It’s funny how when I look back on the biggest challenges in my life, I realize those were the moments that pushed me to be better, to be more, to push through my comfort zone into a whole new world of possibilities.
Yesterday I was chatting with someone about how hard it can be to parent a child with learning difficulties or other challenges in the context of school. I mentioned that I had experienced how hard it is from both sides. Wanting to give more and advocate for my own child, but also having to face the daunting task of teaching a class with so many learning differences that I felt overwhelmed and hopeless.
I mentioned that in my very first class, on my very first day of teaching, I had a group of 25 students, 18 of whom had IEPs, six of whom had specific requirements to be seated in the front center seat.

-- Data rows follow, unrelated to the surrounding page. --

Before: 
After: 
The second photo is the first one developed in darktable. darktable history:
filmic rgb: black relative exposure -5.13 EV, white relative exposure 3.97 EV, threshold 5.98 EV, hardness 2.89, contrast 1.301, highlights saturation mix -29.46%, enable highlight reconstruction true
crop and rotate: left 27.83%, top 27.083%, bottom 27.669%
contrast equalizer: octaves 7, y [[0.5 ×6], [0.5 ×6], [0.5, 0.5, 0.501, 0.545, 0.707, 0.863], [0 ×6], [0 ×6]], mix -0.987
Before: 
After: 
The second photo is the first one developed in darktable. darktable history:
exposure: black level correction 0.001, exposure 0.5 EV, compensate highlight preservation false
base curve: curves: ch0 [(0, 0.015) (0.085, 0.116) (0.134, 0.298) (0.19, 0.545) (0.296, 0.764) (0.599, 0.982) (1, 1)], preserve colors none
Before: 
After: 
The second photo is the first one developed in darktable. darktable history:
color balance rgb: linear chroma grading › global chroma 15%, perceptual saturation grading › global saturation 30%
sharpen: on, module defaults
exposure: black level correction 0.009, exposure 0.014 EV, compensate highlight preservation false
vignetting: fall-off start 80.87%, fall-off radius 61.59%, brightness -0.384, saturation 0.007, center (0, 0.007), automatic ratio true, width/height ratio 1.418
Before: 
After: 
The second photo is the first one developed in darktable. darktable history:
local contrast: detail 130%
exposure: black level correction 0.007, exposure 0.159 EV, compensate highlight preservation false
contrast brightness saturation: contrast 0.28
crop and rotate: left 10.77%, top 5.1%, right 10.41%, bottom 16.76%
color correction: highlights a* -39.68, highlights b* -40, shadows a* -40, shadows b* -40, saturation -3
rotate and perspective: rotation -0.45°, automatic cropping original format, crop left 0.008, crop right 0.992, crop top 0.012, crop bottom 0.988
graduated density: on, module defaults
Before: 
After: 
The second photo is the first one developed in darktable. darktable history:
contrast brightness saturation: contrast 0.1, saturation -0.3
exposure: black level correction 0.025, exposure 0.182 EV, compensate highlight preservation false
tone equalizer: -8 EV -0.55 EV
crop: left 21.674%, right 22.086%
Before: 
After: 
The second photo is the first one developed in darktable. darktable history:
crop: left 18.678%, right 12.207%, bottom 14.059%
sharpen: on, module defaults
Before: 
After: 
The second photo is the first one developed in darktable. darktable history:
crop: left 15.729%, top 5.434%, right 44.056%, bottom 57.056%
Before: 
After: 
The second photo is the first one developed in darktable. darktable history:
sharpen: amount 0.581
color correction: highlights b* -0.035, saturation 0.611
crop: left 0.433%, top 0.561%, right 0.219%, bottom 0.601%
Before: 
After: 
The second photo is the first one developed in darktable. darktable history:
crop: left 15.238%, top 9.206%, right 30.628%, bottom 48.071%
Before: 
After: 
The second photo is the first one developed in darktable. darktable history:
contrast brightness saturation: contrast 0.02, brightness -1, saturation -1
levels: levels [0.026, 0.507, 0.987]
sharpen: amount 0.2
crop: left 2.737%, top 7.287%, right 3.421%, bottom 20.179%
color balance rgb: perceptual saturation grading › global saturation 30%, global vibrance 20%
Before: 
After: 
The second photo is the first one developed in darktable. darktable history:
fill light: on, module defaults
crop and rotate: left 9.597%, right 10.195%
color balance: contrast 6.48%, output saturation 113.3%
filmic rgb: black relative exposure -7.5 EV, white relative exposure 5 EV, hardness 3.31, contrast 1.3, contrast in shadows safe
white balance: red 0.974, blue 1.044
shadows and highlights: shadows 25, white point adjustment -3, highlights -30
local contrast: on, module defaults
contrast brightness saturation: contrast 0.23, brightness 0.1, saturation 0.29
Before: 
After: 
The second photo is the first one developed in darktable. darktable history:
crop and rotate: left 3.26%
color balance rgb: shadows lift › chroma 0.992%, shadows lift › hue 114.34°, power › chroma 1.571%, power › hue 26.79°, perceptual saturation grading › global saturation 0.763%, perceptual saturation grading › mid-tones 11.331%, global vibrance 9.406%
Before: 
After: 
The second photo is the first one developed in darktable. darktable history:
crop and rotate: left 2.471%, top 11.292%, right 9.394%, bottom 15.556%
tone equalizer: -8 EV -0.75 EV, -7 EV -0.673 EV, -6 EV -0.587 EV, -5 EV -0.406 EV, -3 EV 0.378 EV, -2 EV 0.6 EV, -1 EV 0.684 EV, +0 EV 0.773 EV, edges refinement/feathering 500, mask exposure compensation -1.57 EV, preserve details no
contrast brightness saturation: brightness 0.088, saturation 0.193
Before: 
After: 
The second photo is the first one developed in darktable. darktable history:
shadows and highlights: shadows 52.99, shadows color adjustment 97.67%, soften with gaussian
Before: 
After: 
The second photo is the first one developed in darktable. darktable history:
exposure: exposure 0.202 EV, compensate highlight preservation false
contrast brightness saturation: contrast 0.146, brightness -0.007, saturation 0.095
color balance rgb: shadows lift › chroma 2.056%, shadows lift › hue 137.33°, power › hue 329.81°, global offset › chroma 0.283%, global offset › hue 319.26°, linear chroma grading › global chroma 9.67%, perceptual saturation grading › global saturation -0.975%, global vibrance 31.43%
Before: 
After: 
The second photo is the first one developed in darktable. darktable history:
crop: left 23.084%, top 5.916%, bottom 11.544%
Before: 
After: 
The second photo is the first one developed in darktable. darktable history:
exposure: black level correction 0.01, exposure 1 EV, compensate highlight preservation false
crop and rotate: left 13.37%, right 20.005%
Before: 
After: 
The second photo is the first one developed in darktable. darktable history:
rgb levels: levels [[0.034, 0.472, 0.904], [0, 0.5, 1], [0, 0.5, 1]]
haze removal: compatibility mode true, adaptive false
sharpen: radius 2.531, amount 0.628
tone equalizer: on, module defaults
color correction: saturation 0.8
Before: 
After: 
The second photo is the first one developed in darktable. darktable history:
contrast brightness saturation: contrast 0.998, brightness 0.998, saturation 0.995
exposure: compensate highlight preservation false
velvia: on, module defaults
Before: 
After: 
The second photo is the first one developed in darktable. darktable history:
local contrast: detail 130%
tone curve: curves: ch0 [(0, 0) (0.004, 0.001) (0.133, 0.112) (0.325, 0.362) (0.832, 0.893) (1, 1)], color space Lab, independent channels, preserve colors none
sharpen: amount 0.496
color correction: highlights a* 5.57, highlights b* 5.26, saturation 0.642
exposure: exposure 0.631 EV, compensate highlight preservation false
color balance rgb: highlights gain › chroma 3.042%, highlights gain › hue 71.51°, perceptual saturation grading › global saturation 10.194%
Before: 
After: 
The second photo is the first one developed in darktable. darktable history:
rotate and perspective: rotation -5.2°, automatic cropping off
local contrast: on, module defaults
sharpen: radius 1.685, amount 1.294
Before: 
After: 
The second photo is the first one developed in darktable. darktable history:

We both laughed a bit at how ludicrous that is. What are they supposed to do, sit in each other’s laps? How do you even handle that?
Then my friend said, “No really, what did you do?”
And I realized that was the moment I knew traditional classes don’t work because they usually end up sacrificing someone to a “norm.” The child with disabilities. The kid with ADHD. The kid dealing with trauma or difficult home life. The new teacher who is desperate to do the best by her students. And the worst part? “Normal” doesn’t even exist.
So I set out to change everything about how I was taught to teach. I set out to challenge my own expectations. I set out to be a better teacher, parent, and human being. It wasn’t easy, but it was worth it because that is how my journey began. That’s why I am where I am today, and it’s why I am still challenging myself.
Oh, and, to answer the question… I decided that EVERY child was special so every child got a copy of my notes and slides, electronically, every single day, so that they would still have the important information even if they didn’t have the perfect front-row seat.
Soon I was flipping my classroom and making it more hands-on and group-centered, rather than lecture-led. By the time I left the classroom I rarely “lectured” for more than 10 minutes a class, because that didn’t feel like a good use of the time we had together.
So basically I solved the front-row problem by eliminating the front row. Everyone had a “front-row” seat to learning, as they should.